Adverse Events Interpretation

Imagine you have just been prescribed a drug that is new on the market. When you are given the medication you receive a handout of possible side effects.

Some of the symptoms read as follows: abdominal pain, constipation, dyspepsia, nausea, vomiting, fatigue, ear infection, decreased appetite, dizziness, headache, sedation, aggression, irritability, cough, influenza, rash.

Lengthy side effects lists concern many people. They begin to imagine a worst-case scenario and wonder if it is really worthwhile to take the medication based on all the things that could possibly go wrong.

Would you be surprised if I told you that the above list is the adverse events list for a sugar pill? Well, it is.

Today I'd like to talk about adverse events lists, how they are derived and the most effective way to interpret them when you are making a decision about a new treatment.

As you know, all new drugs go through a lengthy period of clinical research before they are approved for use in the marketplace.

Although adverse events can and do occur with most medications, the way they must legally be reported in product handouts can sometimes be misleading. During testing, anything adverse that occurs to a person while they participate in a clinical study must be documented as an adverse event regardless of whether or not it has anything to do with the study drug.

For example, if someone gets the flu while participating in a medication study, flu symptoms are recorded as an adverse event. If a person injures themselves while skiing, this is also recorded as an adverse event.

When studies go on for several months and involve many hundreds of volunteers, it is not surprising that there are a lot of recorded adverse events. But how do we sort through all of this information to determine which effects were likely the result of the medication?

## ASSIGNMENT
Continue the piece on interpreting adverse events lists from the point where it stops.

## MATERIAL SUPPLIED

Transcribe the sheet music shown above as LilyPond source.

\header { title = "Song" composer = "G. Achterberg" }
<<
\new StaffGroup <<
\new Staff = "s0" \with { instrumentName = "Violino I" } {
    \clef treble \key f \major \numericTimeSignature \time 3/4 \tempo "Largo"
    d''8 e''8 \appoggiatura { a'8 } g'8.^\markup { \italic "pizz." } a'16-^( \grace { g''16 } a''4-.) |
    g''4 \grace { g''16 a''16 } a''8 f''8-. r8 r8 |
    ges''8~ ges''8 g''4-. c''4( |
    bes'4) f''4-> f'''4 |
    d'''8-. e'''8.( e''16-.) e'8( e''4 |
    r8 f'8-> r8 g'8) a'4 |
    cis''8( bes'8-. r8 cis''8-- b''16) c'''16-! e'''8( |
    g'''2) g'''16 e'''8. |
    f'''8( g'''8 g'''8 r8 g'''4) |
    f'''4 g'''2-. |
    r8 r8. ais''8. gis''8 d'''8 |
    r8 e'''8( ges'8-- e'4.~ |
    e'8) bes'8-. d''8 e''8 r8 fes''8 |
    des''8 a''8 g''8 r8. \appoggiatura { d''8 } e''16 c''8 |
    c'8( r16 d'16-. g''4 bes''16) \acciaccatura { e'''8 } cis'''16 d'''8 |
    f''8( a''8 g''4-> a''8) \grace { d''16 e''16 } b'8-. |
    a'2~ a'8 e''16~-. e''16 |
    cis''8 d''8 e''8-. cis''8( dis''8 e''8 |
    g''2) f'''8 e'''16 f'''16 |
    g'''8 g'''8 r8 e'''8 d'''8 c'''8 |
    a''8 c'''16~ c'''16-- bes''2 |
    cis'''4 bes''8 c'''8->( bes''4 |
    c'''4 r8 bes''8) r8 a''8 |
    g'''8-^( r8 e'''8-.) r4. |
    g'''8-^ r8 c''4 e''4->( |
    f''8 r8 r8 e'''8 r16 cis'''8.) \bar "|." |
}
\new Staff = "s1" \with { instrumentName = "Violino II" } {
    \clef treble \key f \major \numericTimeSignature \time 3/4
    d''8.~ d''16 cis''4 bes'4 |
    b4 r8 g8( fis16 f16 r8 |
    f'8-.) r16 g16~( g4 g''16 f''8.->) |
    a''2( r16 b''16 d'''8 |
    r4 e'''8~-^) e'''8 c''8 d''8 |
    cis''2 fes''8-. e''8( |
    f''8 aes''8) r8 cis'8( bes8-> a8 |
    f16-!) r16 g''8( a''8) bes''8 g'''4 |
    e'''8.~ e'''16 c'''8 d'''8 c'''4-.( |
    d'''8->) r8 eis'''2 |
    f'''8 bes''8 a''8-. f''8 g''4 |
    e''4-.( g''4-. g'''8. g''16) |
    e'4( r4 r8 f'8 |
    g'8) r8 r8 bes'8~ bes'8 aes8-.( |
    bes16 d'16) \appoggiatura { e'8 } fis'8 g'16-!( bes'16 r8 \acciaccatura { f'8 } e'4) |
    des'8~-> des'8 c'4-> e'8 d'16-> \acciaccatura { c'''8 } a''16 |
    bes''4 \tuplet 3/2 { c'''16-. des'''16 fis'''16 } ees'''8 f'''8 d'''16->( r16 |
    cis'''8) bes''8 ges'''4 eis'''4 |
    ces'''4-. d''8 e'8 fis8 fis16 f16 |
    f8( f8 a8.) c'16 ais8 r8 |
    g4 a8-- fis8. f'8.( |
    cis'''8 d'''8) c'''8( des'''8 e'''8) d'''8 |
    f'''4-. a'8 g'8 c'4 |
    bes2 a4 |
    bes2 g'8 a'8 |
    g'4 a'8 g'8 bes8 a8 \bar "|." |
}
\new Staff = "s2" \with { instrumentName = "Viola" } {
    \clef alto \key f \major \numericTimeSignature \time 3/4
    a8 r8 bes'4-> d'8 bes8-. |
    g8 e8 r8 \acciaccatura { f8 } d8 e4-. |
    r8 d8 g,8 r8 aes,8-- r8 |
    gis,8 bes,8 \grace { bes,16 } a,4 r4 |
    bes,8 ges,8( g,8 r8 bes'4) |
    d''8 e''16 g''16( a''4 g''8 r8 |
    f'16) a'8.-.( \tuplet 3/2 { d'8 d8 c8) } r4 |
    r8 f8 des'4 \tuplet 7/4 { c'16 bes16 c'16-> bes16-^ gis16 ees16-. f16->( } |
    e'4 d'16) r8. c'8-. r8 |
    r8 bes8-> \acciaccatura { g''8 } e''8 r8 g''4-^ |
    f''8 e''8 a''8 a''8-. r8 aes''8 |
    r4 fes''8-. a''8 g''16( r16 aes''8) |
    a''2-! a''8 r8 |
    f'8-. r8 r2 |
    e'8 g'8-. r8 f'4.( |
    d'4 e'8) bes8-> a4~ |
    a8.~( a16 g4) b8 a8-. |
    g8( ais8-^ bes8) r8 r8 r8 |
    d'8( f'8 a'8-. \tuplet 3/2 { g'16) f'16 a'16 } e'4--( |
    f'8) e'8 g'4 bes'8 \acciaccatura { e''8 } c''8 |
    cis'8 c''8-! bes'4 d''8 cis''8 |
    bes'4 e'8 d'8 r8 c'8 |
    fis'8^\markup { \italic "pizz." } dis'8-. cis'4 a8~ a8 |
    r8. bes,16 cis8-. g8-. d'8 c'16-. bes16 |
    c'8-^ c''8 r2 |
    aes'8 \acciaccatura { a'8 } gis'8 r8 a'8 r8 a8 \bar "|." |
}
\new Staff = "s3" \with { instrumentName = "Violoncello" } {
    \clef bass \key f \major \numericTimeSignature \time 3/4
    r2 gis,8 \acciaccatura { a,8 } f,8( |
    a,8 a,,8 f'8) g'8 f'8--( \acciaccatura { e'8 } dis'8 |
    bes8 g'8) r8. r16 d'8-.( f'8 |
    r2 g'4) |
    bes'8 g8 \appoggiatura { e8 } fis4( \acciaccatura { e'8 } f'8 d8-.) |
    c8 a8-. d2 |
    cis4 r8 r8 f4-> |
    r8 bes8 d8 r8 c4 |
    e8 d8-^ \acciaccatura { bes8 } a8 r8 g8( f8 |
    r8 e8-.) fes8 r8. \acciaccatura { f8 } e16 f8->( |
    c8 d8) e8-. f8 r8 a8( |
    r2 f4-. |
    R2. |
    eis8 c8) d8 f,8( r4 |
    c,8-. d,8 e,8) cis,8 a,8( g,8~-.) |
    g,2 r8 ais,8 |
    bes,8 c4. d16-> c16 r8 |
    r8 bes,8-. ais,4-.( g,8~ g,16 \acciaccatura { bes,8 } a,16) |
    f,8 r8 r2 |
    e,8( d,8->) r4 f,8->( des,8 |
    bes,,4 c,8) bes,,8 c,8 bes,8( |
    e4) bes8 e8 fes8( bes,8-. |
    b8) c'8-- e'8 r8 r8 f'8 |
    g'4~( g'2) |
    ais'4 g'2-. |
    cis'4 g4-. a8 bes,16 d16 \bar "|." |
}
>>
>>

## EXERCISE RESPONSE
This is why many new drugs are tested in comparison to a placebo (or inactive medication). While one group of volunteers receives active medication, another group receives a sugar pill. Neither group of subjects is aware of whether they are receiving the actual medication or the placebo.

Adverse events are recorded in the same way for both groups and the placebo's adverse events list will likely be just as long as the active drug's list. If the study takes place during flu season, it is probable that flu symptoms will show up to the same extent in the group taking the placebo medication.

When an adverse event is actually caused by the medication, it should show up above the background noise of other adverse events.

When it comes time for you to evaluate the likelihood of adverse events when taking a new medication, it is important to look at the differences between the adverse events reported for the placebo as well as the active medication. The difference between the two lists usually represents the most significant information.